If you’re a WordPress developer, you want to leverage every time-saving hack that the system avails. Shortcodes are one of those time-saving hacks that allow you to do more with less code.
In this post, we’re going to explore the benefits of using custom shortcodes in your WordPress projects.
In order to take full advantage of this nifty WordPress feature, you need to first get a good understanding of what shortcodes are and how you can create your own. So let’s get to the business.
What Is A Shortcode?
In WordPress, a shortcode is a condensed representation of a larger and often more complex piece of code. In other words, a shortcode allows you to insert a script within the content section of your post or page and WordPress will execute the script.
The format for a shortcode is [shortcode-name].
WordPress comes with some handy native shortcodes – such as [recent-posts posts=”5″] to show recent posts on your WordPress page/posts but as you quickly discover when building WordPress applications, custom shortcodes are what really give you the power and flexibility to give users more control of their WordPress site through highly specialized functionality.
Almost all WordPress developers use shortcodes to add functionality to a theme or plugin. Shortcodes can also be used to add media components into posts or pages. In some situations, developers use shortcodes to build page layouts.
Creating Custom Shortcodes
Creating a custom shortcode is pretty simple and entails about 5 steps:
The first step is code up the shortcode, which is basically writing the PHP function that will achieve the specific functionality you are looking to implement. While you could save your code in the functions.php file, it is strongly recommended that you keep your code for your custom shortcodes in a separate file within the wp-content folder.
Once you’ve saved your file, you need to direct WordPress to the location where the code is located. You need to include your file in your functions.php file using the following code:
include(WP_CONTENT_DIR . ‘/custom_shortcode.php’);
Right below the above line, add the call to the shortcode function to define it. This step tells WordPress that your function is actually a shortcode. Here is add_shortcode call:
add_shortcode( ‘shortcode_name’, ‘function_name’ );
All this is made possible by the WordPress Shortcode API.
Why Use Custom Shortcodes?
Now to the actual usefulness of shortcodes and why you should use them.
Shortcodes Improve Efficiency
There are two main ways that shortcodes improve efficiency: reusing elements within multiple pages and implementing a specific functional feature. Think of shortcodes like credit cards; you can perform multiple transactions without carrying loads of cash. Thus, not only do you cut out the inconvenience of moving around with cash but also speed up the rate of accomplishing tasks.
Shortcodes achieve the same benefits. You dot need to write a script every time you need to achieve some functionality within your posts or pages.
In addition to improving efficiency, shortcodes can enhance or extend some core functionality with ease.
Shortcodes Allow for Selective Custom Markup
By now you probably know that WordPress uses a series of template files to display different types of content depending on what the user is viewing. However, you may want some posts, pages, or small sections within your posts or pages to look ‘different’ from the general template style. Shortcodes make this easy to achieve. In fact, you can use shortcodes to create complete page layouts or structure-specific content anyway you want.
Shortcodes Allow Access to ‘Unreachable’ Content Areas
Another powerful advantage of custom shortcodes is the ability to gain access to content areas that are otherwise not easy to access.
For instance, you can use a shortcode to insert a text widget into your header or you could add custom content in your sidebar using the power and flexibility of shortcodes.
In essence, using shortcodes this way opens up a whole lot of possibilities in the way you manage your website and gives you finer control of the different components of the site.
Shortcodes Allow For Better And Unique Layouts
Because of its roots in blogging, websites built on WordPress generally followed a standard layout comprising prior to the introduction of shortcodes.

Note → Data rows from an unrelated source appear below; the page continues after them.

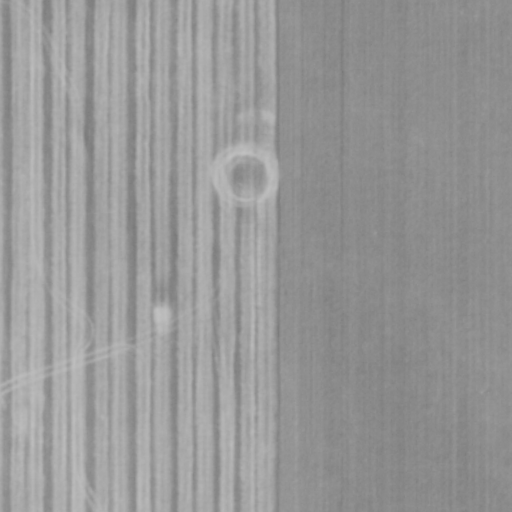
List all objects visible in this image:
crop: (256, 256)
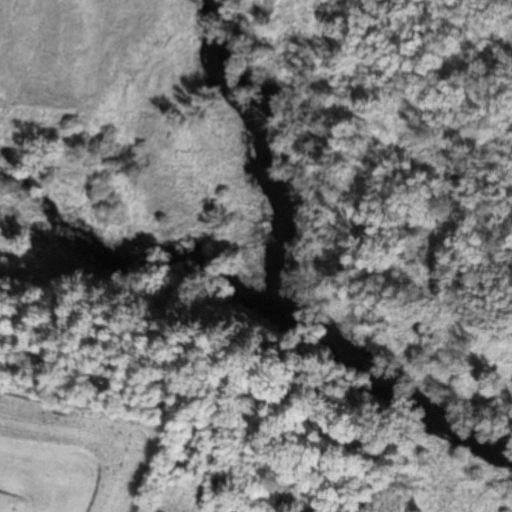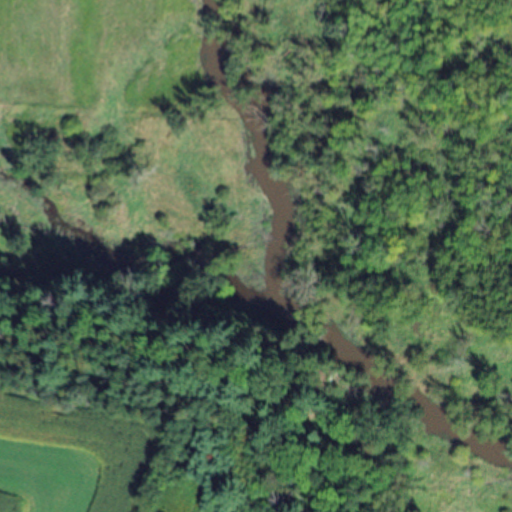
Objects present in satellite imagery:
river: (274, 285)
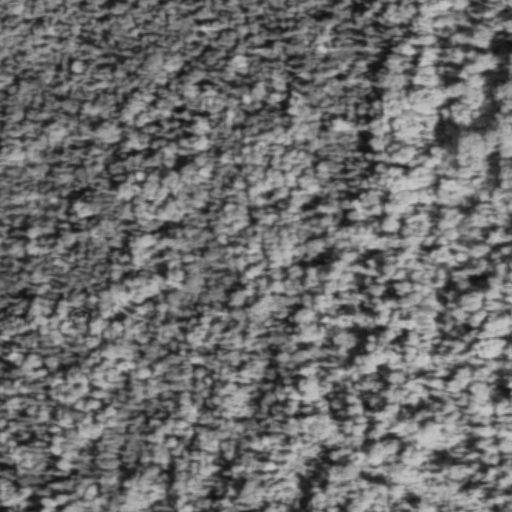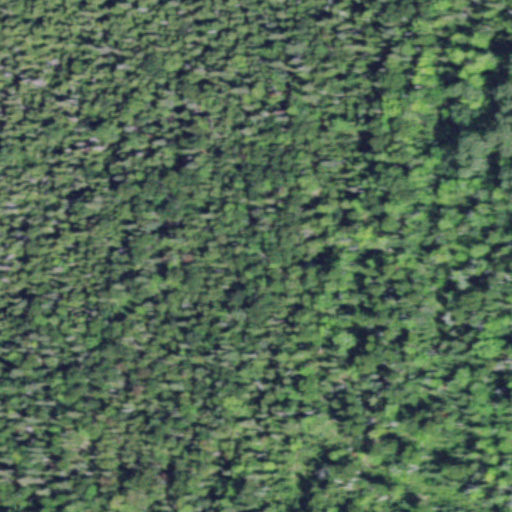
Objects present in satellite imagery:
park: (256, 256)
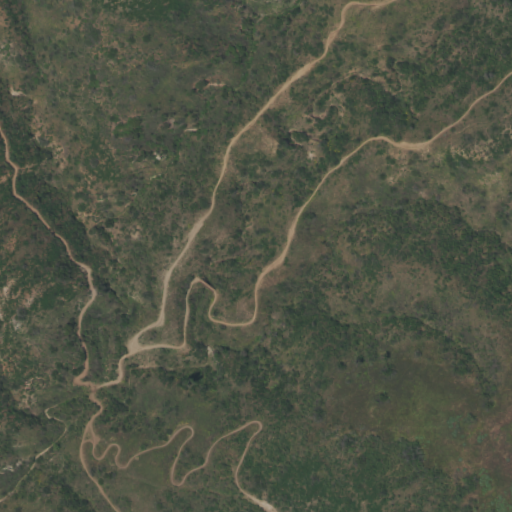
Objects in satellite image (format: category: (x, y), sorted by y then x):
road: (216, 176)
road: (283, 240)
road: (72, 261)
road: (58, 433)
road: (78, 449)
road: (172, 482)
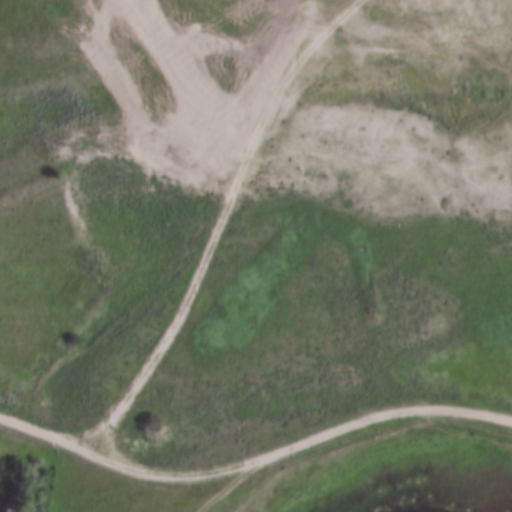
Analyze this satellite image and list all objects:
road: (255, 463)
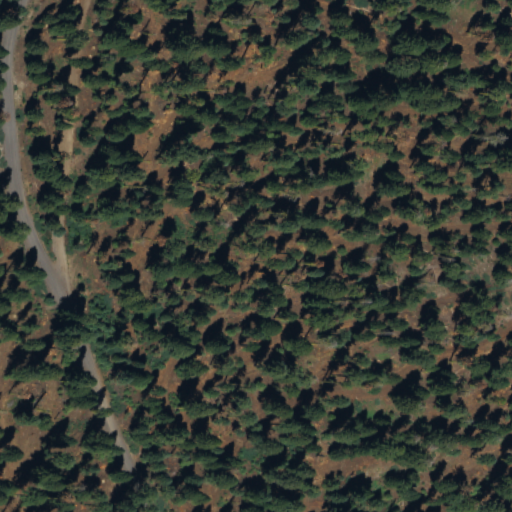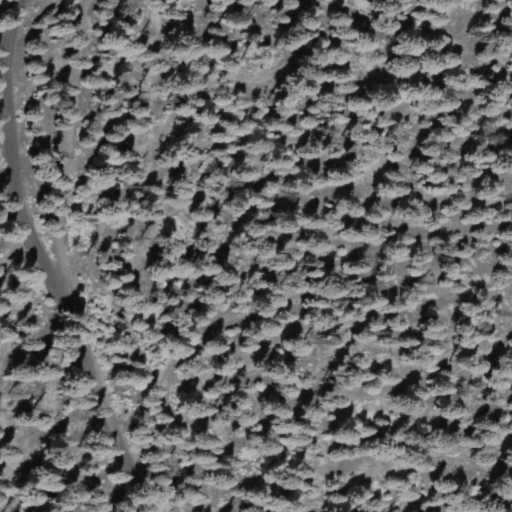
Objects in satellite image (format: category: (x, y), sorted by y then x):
road: (71, 133)
road: (42, 263)
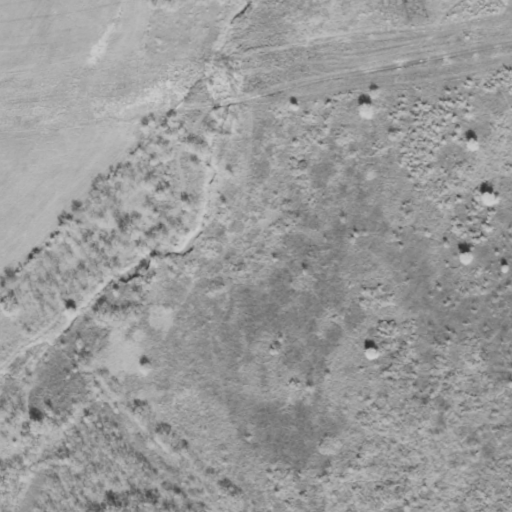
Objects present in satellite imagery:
power tower: (415, 10)
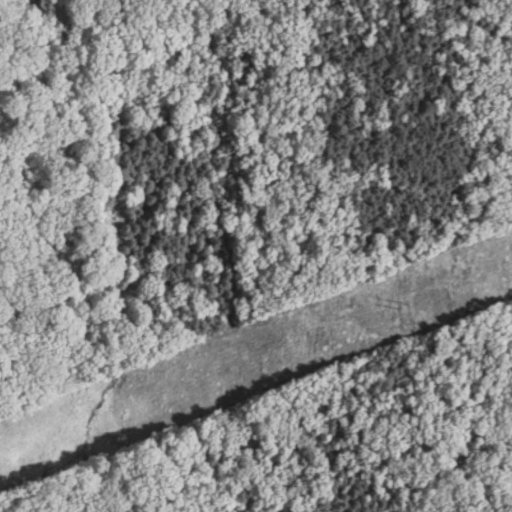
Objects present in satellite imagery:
power tower: (380, 304)
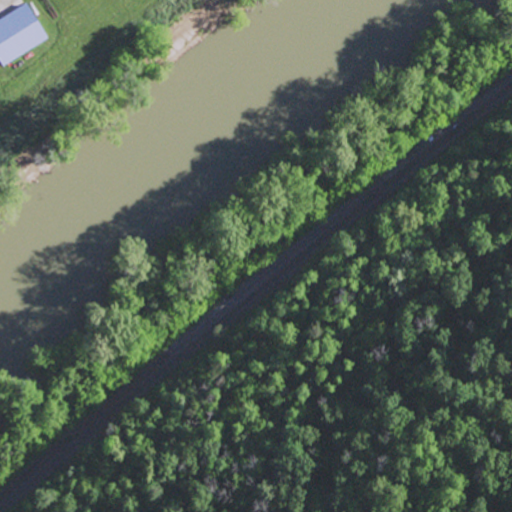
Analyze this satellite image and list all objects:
building: (17, 33)
river: (179, 145)
railway: (255, 296)
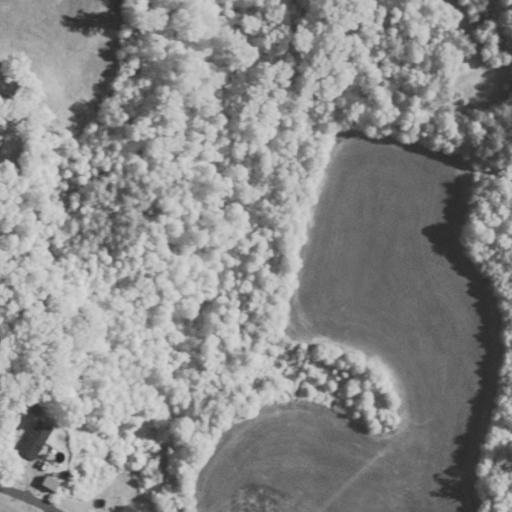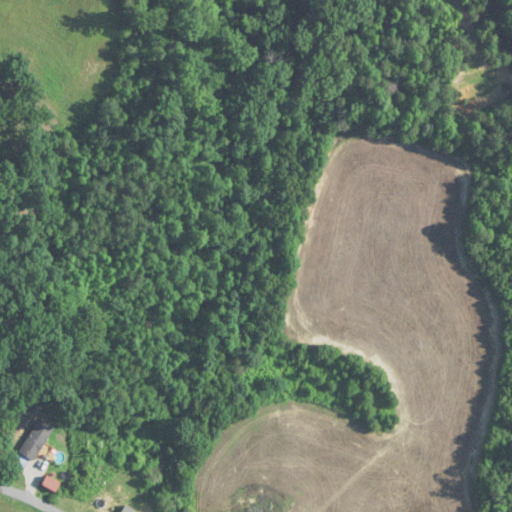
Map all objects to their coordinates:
road: (23, 390)
building: (36, 440)
road: (29, 495)
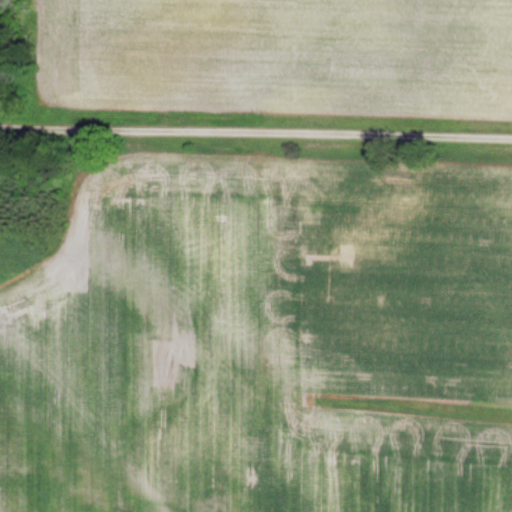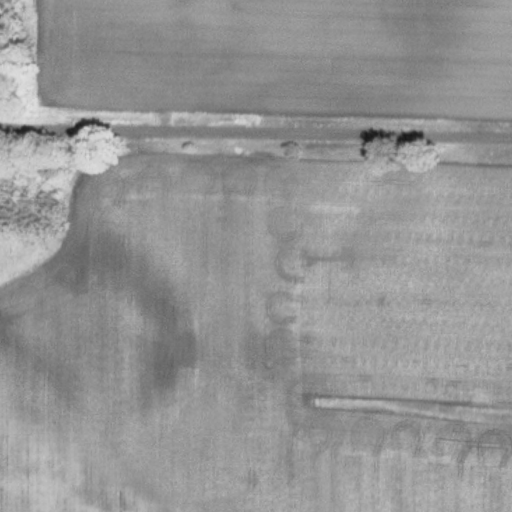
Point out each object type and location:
road: (255, 133)
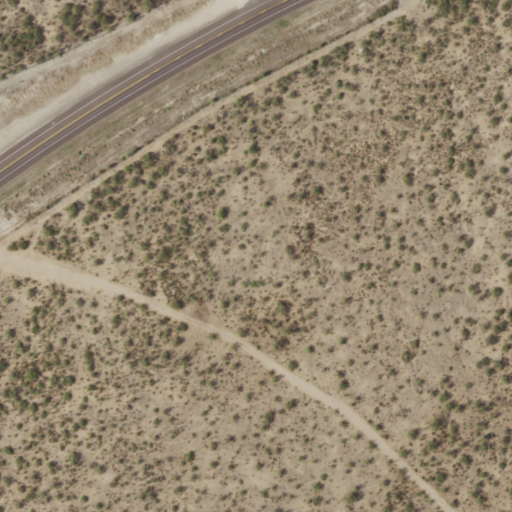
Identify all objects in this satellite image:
road: (280, 2)
road: (139, 80)
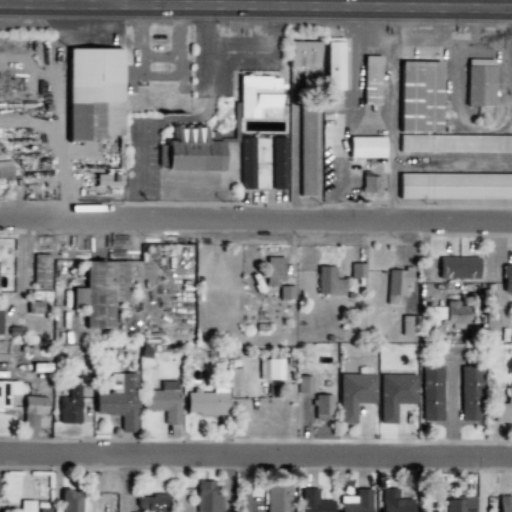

Most layouts comprised a header, footer, a sidebar, and the main content area. Deviating from this standard wasn’t easy.
With the introduction of shortcodes, however, WordPress developers can now build any kind of layout.
There’s no doubt that without shortcodes, WordPress would not have all the flexibility it enjoys when it comes to enriching content, enhancing functionality and improving efficiency. While using shortcodes may have some downsides, they are far outweighed by the benefits of using them
So have you coded some custom shortcodes for your website? What’s your experience been like?